> _TO DO_
Reproduce the data below line for line, keeping only the text lines and omitting all non-text content.

> _Dataset records_
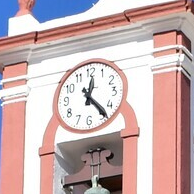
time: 12:23
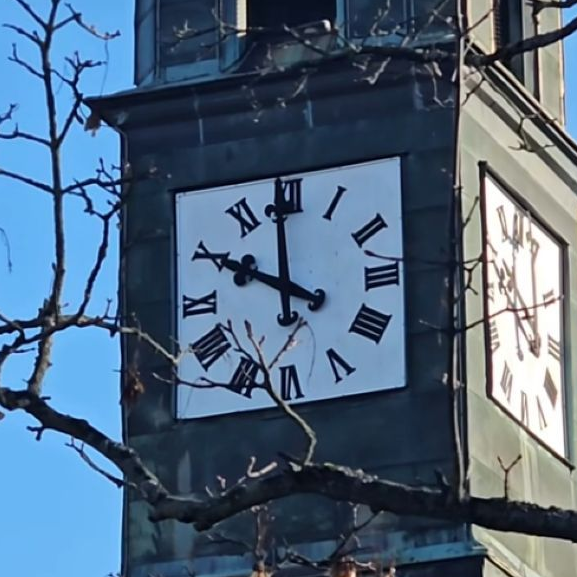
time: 9:59
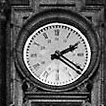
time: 2:20
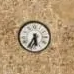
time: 5:34
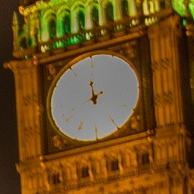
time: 5:41
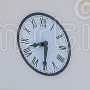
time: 8:30
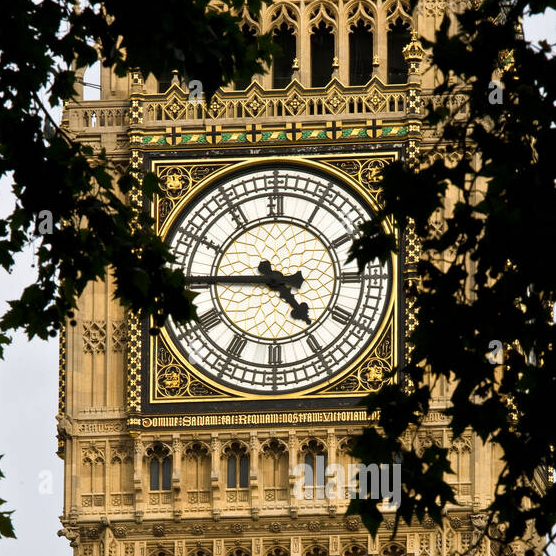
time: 4:44
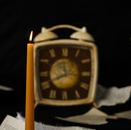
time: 11:41
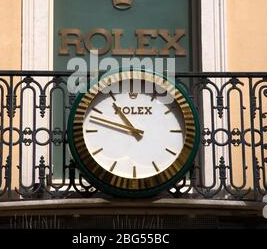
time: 10:47
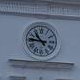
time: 10:45
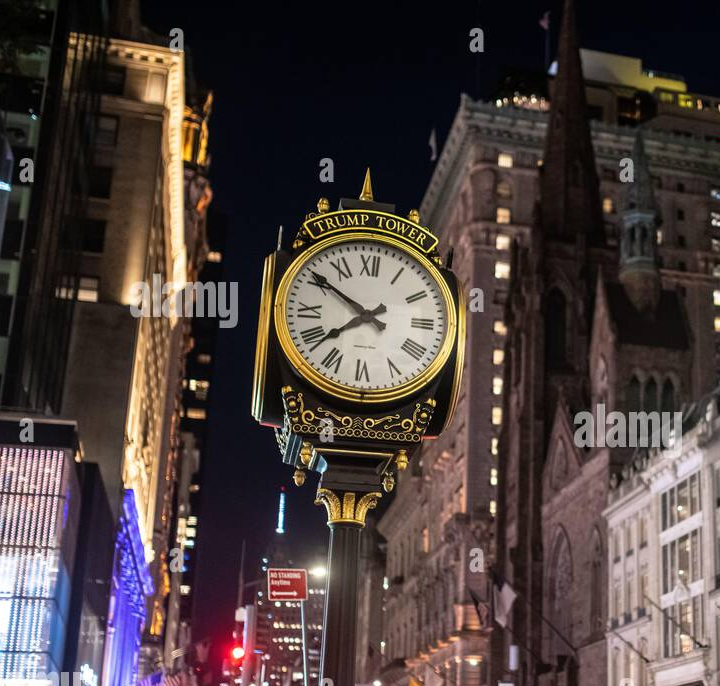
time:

> _TASK RESPONSE_
time: 12:23
time: 9:59
time: 2:20
time: 5:34
time: 5:41
time: 8:30
time: 4:44
time: 11:41
time: 10:47
time: 10:45
time:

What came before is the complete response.